It’s perhaps inevitable that progress in public attitudes toward gays that homophobia will morph into new lifeforms. One such trope that seems to be making the rounds is the notion that gays and lesbians are making their demands for marriage frivolously, that they’re more excited about registering at Williams-Sonoma and choosing tuxes and buying wedding cakes than they are in the long slog of living in a committed marriage or sacrificing for a family.
It’s a notion that Joe Sciacca put forward in his Herald column yesterday (sorry, it’s subscriber only), criticizing gay activists for focusing on wedding cakes on not on what marriage actually, profoundly means. And Shelby Steele strikes a similar pose in a WSJ op-ed (that Andrew Sullivan dissects to good effect): “Gay love is freed from the procreative burden. It has no natural function beyond adult fulfillment in love. If this is a disadvantage when children are desired, it is likely an advantage when they are not–which is more often the case. In any case, gays can never be more than pretenders to an institution so utterly grounded in procreation.” Here we have only a slightly more subtle version of the implication of that video shown in Catholic parishes. In contrast to earnest straight folks, who know only sacrifice and far-seeing wisdom, the implication goes, gay men and women are selfish people, pursuing pleasure only for the moment and therefore unfit to enter the temple of marriage.

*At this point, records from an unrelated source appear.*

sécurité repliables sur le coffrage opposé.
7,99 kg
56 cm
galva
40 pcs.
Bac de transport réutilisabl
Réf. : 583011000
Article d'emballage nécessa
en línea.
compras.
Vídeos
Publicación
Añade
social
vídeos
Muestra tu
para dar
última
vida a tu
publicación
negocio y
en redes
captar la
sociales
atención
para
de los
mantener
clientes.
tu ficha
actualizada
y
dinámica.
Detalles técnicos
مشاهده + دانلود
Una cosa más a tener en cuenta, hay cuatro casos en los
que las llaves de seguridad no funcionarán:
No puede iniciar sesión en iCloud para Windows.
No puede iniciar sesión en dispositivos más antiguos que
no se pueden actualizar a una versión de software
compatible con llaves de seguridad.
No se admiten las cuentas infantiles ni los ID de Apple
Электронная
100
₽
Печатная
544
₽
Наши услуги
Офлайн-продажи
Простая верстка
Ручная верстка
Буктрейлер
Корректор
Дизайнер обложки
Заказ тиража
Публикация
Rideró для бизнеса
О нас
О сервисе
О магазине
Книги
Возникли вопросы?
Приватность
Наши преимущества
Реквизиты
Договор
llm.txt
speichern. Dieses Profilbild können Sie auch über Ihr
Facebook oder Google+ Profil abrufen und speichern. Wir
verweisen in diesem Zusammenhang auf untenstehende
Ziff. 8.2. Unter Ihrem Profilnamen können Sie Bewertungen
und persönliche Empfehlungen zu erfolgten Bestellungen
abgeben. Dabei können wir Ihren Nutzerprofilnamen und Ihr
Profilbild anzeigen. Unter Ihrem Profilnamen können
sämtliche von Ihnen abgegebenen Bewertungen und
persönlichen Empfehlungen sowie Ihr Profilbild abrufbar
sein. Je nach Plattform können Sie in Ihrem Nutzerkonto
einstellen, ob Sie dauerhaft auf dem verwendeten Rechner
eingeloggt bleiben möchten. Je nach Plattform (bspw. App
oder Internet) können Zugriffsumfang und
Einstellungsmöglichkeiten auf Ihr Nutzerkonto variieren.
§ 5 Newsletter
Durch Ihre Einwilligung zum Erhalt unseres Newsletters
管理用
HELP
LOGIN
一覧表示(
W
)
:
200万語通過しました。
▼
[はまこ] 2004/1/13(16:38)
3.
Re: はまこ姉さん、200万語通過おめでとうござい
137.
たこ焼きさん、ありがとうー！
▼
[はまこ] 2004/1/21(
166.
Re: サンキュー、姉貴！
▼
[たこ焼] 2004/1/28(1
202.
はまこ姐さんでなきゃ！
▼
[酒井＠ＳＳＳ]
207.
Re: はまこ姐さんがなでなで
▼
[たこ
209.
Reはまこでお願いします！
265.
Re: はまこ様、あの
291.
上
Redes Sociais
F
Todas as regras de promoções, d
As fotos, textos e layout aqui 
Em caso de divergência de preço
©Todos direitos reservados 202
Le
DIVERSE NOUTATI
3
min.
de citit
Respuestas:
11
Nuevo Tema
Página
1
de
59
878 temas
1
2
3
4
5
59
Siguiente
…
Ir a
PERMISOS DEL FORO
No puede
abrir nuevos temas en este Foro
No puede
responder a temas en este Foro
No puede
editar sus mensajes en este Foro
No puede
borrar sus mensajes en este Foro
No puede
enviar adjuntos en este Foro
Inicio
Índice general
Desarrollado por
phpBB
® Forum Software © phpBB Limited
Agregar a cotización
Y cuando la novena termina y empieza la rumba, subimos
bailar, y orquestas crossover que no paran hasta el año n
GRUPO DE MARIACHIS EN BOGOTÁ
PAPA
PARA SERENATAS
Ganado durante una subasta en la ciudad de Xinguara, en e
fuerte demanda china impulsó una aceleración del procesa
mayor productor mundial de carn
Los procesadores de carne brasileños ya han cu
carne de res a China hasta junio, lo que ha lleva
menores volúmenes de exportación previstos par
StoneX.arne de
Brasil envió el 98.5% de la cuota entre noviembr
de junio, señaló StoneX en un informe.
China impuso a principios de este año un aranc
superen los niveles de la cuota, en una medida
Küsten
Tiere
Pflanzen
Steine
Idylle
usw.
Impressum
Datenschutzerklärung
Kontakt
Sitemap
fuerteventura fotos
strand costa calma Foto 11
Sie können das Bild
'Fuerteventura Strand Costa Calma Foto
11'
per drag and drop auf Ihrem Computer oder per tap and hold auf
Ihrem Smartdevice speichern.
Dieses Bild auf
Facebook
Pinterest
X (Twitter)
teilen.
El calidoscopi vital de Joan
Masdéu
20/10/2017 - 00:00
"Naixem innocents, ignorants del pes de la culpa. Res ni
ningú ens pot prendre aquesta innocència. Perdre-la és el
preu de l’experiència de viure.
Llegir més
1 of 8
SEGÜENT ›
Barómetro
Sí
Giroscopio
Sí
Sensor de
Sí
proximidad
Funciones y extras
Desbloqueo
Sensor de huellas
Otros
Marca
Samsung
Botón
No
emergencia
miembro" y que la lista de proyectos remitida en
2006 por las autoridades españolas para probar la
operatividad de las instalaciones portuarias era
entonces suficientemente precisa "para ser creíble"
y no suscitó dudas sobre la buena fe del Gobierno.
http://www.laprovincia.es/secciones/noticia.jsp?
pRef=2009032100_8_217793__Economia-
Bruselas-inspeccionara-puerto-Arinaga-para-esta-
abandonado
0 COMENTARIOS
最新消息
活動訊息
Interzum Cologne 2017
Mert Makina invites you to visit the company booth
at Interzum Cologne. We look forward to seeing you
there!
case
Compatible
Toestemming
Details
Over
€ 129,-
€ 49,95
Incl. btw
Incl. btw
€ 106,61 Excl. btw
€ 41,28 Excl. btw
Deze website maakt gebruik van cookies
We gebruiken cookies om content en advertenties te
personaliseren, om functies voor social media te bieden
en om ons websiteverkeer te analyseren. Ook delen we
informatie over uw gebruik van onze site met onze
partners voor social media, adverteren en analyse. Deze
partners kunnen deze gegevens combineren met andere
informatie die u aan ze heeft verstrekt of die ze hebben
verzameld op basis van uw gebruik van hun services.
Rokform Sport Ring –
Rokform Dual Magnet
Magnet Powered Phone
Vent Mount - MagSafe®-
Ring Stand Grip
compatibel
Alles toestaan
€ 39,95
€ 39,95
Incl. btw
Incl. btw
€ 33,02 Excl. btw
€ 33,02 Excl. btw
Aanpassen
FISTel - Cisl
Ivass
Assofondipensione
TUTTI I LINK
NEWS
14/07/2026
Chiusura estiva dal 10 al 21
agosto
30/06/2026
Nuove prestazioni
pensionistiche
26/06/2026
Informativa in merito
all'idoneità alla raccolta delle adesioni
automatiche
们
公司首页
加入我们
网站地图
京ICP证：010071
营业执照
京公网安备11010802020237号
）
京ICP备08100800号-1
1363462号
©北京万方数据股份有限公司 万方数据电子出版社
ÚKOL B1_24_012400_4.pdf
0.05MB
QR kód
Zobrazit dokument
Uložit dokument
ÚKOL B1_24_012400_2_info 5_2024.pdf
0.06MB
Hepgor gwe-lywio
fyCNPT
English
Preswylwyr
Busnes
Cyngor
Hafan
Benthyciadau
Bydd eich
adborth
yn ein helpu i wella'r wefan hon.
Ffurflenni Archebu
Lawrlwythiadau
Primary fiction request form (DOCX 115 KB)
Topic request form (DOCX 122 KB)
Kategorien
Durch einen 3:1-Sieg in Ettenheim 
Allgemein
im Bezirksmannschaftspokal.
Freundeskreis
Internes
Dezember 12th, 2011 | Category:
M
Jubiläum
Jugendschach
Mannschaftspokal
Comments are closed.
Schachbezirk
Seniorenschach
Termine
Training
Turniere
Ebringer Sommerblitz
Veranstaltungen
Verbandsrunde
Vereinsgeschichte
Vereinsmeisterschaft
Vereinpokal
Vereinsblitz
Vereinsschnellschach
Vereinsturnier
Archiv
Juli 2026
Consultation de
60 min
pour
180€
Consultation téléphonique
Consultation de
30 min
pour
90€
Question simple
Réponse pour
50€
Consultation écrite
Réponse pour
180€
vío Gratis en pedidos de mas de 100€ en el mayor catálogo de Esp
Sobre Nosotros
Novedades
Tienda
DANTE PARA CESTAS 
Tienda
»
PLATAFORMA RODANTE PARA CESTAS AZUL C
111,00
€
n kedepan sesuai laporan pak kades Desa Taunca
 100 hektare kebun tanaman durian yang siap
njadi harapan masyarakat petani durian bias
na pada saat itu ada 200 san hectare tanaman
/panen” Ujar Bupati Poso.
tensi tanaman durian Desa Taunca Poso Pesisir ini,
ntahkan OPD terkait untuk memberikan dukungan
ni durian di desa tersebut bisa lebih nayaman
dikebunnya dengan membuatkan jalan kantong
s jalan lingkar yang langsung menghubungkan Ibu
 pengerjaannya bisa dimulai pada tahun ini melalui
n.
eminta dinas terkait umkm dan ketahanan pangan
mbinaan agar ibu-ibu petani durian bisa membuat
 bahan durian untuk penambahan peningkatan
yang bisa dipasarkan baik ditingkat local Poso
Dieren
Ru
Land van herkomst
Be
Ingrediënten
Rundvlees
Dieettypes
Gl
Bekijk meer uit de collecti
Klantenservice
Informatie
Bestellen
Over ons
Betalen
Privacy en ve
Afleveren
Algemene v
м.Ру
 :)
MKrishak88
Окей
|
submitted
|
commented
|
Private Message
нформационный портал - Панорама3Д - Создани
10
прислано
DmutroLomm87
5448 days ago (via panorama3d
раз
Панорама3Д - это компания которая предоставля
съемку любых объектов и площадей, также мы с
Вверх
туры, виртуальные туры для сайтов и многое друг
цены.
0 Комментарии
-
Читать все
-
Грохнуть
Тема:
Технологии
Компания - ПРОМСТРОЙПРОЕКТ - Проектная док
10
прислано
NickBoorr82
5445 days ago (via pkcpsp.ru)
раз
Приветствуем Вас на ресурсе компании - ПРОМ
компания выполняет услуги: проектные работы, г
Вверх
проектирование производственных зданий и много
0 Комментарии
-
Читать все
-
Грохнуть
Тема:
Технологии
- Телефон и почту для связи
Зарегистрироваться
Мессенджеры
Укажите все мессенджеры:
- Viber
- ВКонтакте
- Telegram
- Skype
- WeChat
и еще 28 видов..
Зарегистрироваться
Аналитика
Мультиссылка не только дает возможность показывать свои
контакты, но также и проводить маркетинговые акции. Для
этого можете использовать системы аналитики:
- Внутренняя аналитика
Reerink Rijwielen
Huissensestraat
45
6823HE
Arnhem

There are a couple of immediate responses we can have to these characterizations - gays are hardly the only ones gushing over registries and wedding cakes after all - but let me concede that there’s a grain of truth in them. In general, gays and lesbians do want the fantastical trappings of romance that the wedding, for better or worse, has come to embody. On average, gay men in particular are more focused on the present than their straight counterparts and the vast majority of them are unburden by the sacrifices required in raising children. (Lesbian couples are another matter, and I wonder where critics come up with the notion that few of them are procreative).
I happen to think we should have every right not to have any selfishness held against us in the way the state treats us. But beyond that, I can’t help but bristle at the attempt to blame gays for their own marginalization from marriage: if a majority fail by some putative standard for longterm, self-sacrificing relationships, whose fault is that? While the straight marriages that last and thrive do so because of the work put in by both parties, they also receive constant support from the social and kinship networks, as well as from the legal framework that codifies their relationship. Even if one doesn’t feel that the model/ideal of lifelong straight marriage should be the only option available to people (I don’t), the recent demonization of gays as shallow smacks of classic blaming the victim.
And if I may wax Judith Butlerian, but I’m not sure why mimicry of marriage that Steele fears would be bad thing. After all, straights mimic marriage too: mimic their parents’ relationship, mimic the romantic ideals of novels and movies, mimic the super-ego universe of social science and self-help and Dr. Phil. Gay is to straight not as copy is to original, but as copy is to copy.